- **Aim of the exercise**:
Exact copy, no pictures: take the lines of the listing below from the first through the one containing "index tip: (198, 283)".

═══

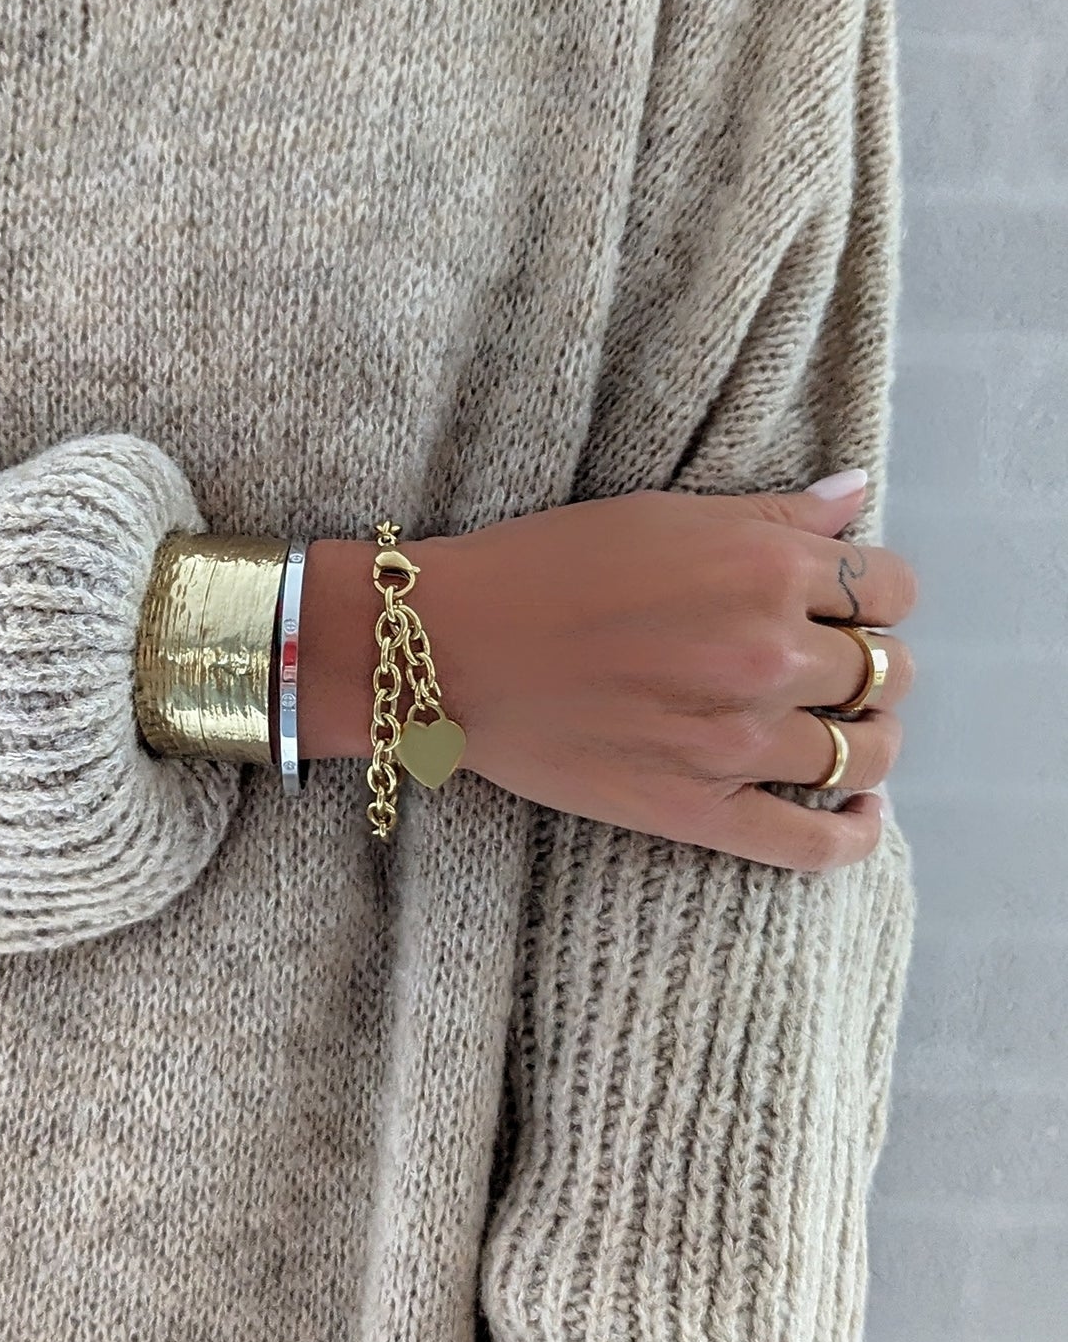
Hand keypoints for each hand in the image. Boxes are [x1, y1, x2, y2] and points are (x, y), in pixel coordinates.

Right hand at [408, 480, 917, 872]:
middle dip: (872, 667)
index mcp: (764, 568)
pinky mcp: (701, 810)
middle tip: (832, 670)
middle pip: (887, 671)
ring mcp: (739, 739)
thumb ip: (774, 514)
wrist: (451, 648)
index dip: (877, 596)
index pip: (889, 588)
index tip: (848, 607)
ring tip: (841, 735)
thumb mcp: (665, 515)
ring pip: (869, 754)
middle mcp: (767, 651)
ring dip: (868, 742)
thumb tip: (855, 497)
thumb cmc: (546, 567)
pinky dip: (855, 835)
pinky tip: (858, 815)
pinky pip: (816, 843)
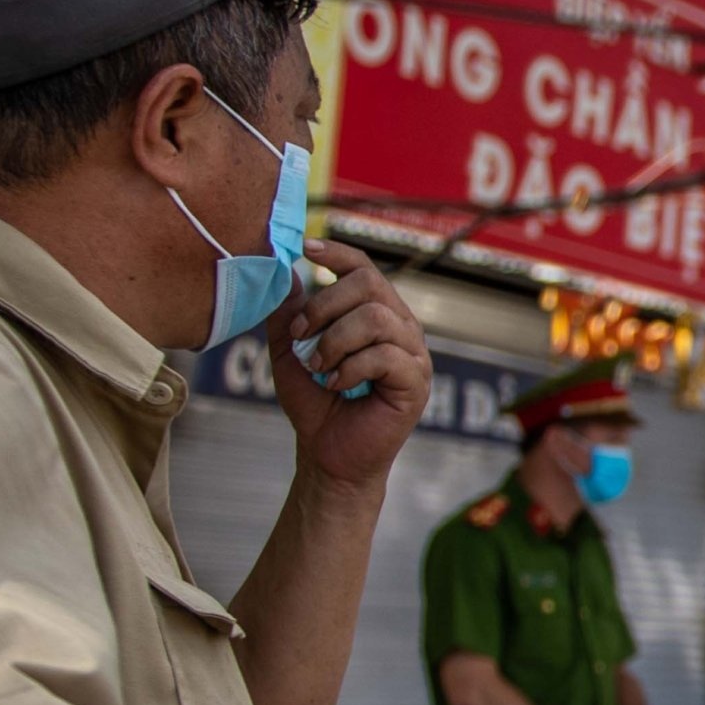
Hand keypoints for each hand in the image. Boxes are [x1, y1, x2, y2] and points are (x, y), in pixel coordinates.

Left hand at [266, 240, 432, 486]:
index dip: (338, 254)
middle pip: (370, 284)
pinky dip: (350, 367)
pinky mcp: (416, 382)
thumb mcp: (289, 351)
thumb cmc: (315, 404)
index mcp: (377, 315)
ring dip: (335, 340)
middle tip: (301, 335)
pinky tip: (336, 385)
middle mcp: (401, 328)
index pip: (364, 269)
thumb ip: (288, 313)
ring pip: (377, 318)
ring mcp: (414, 355)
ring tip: (318, 366)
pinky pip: (384, 356)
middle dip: (325, 305)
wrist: (328, 455)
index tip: (307, 248)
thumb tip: (287, 272)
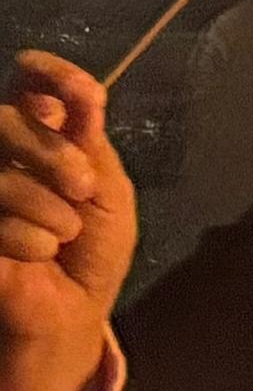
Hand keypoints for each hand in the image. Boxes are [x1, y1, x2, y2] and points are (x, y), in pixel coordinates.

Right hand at [0, 53, 134, 390]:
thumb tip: (83, 94)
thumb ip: (89, 142)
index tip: (71, 86)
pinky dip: (26, 239)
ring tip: (62, 236)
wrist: (69, 314)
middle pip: (5, 119)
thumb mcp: (104, 191)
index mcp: (35, 139)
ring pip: (0, 174)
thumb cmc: (88, 253)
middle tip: (82, 187)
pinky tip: (37, 256)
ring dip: (46, 207)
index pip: (28, 88)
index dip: (50, 76)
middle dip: (51, 151)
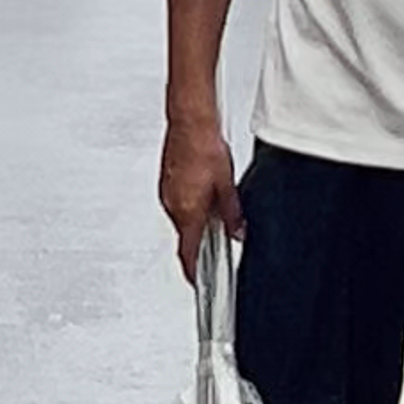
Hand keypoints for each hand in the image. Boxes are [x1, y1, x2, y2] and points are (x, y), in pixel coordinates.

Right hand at [159, 108, 242, 277]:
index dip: (194, 273)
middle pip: (187, 235)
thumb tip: (237, 232)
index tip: (198, 283)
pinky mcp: (167, 181)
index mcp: (187, 212)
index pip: (188, 254)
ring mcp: (167, 194)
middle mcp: (172, 206)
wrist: (189, 120)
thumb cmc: (203, 147)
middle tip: (219, 237)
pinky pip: (179, 201)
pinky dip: (191, 204)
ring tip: (216, 204)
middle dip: (203, 240)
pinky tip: (205, 189)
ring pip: (183, 217)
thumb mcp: (227, 185)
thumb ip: (232, 214)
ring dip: (198, 219)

═══

- **Exercise output**:
Hand keypoints for each hand in the image. Boxes are [x1, y1, x2, y2] and points are (x, y), in pixel coordinates.

Right hand at [408, 480, 917, 872]:
middle dip: (872, 667)
index mcp: (764, 568)
pinky mcp: (701, 810)
middle tip: (832, 670)
middle pip: (887, 671)
ring mcp: (739, 739)
thumb ip: (774, 514)
wrist: (451, 648)
index dip: (877, 596)
index pip: (889, 588)
index tip: (848, 607)
ring tip: (841, 735)
thumb mcp: (665, 515)
ring pip: (869, 754)
middle mcp: (767, 651)
ring dip: (868, 742)
thumb tip: (855, 497)
thumb cmc: (546, 567)
pinky dip: (855, 835)
pinky tip: (858, 815)
pinky pip: (816, 843)
Hand keypoints for each hand in the image. Boxes are [x1, y1, x2, y2] and points are (x, y), in pixel coordinates.

Left hand at [266, 240, 432, 486]:
index dip: (338, 254)
middle pip: (370, 284)
pinky dip: (350, 367)
pinky mcp: (416, 382)
thumb mcp: (289, 351)
thumb cmc: (315, 404)
index mcp: (377, 315)
ring dip: (335, 340)
middle tip: (301, 335)
pinky tip: (336, 385)
middle mcp: (401, 328)
index pip: (364, 269)
thumb ip: (288, 313)
ring pip: (377, 318)
ring mcp: (414, 355)
ring tip: (318, 366)
pinky pip: (384, 356)
middle dip: (325, 305)
wrist: (328, 455)
index tip: (307, 248)
thumb tip: (287, 272)
Hand keypoints for each hand in the image. Boxes are [x1, y1, x2, y2] and points are (x, y), in pixel coordinates.

Right hand at [0, 53, 134, 390]:
thumb tip: (83, 94)
thumb ip: (89, 142)
index tip: (71, 86)
pinky dip: (26, 239)
ring tip: (62, 236)
wrist: (69, 314)
middle pip: (5, 119)
thumb mcp: (104, 191)
index mcp: (35, 139)
ring pip: (0, 174)
thumb cmc: (88, 253)
middle tip: (82, 187)
pinky tip: (37, 256)
ring dip: (46, 207)
index pip: (28, 88)
index dip: (50, 76)
middle dip: (51, 151)
Hand keypoints for each hand in the image. Boxes are [x1, y1, x2, y2] and points are (x, y), in pixel coordinates.

Right hand at [159, 108, 242, 277]:
index dip: (194, 273)
middle pip: (187, 235)
thumb tip: (237, 232)
index tip: (198, 283)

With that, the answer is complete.